Source excerpt:
'''

This heatmap titled **"Heatmap de la Matriz de Correlación"** visually represents the statistical correlation between multiple variables in the dataset, helping identify relationships between booking behavior, room characteristics, event details, and cancellations.

### 🧠 Notable Observations:

- **Booking Dates**:
  - Strong positive correlation (**0.97**) between `reservation_date` and `checkin_date` — bookings are often made close to the check-in day.

- **Event–City Relationship**:
  - A **moderate positive correlation (0.63 & 0.35)** between `event_city_Málaga` and `event_type_festival` (concert and fair) — indicating festivals are more common in Málaga.
  - A **low positive correlation (0.13 & 0.10)** between `event_city_Mallorca` and `event_type_national_holiday` and `event_type_sports`.


- **Room Characteristics**:
  - `category_capacity` and `category_bedrooms` show a **moderate positive correlation (0.41)** — larger rooms tend to have more bedrooms.

---

### ✅ Conclusion:
This correlation matrix helps uncover patterns between booking behaviors, room types, and events — essential for understanding cancellation trends, planning inventory, or enhancing forecasting models.


In [None]:
# Make a copy of the 'city' column and store it as 'city_'
# This preserves the original city labels before one-hot encoding
df_reservation_events['city_'] = df_reservation_events['city'].copy()

# One-hot encode the 'is_cancelled' and 'city' columns
# This converts each unique category into its own binary column (0 or 1)
df_reservation_events = pd.get_dummies(df_reservation_events, columns=['is_cancelled', 'city'], dtype=int)

# Group the dataset to calculate demand
# Group by check-in date, room type, and original city (city_)

'''

Material:
'''

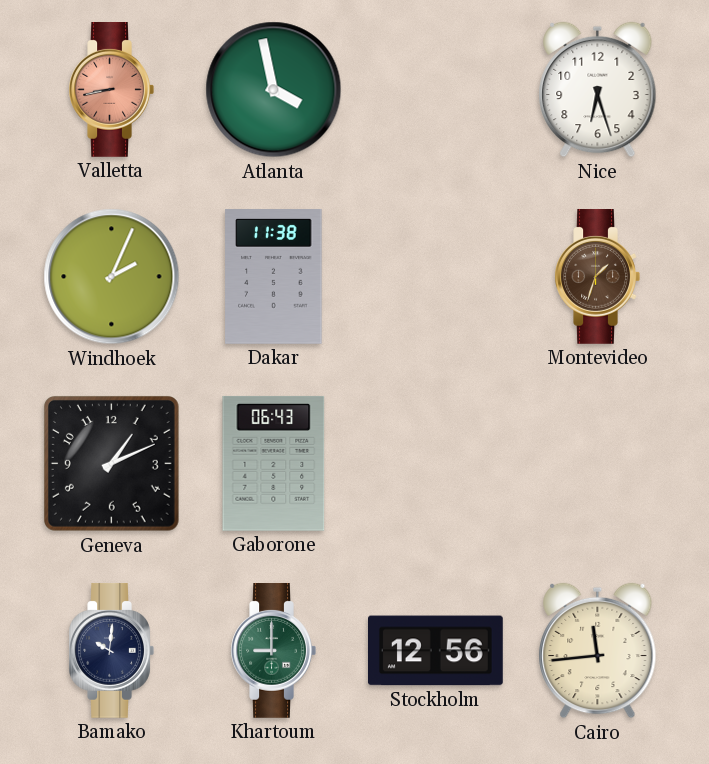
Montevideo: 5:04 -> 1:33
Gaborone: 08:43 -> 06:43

'''
'''

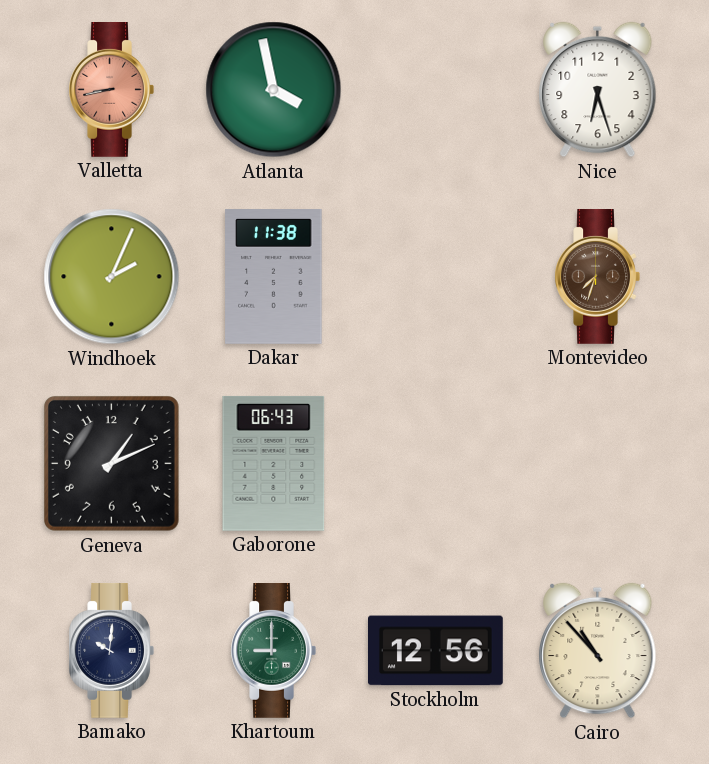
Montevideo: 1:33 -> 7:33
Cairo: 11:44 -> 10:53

'''

Stated problem:
In the correlation heatmap excerpt, what correlation value is reported between `category_capacity` and `category_bedrooms`?

Task output:
A moderate positive correlation of 0.41.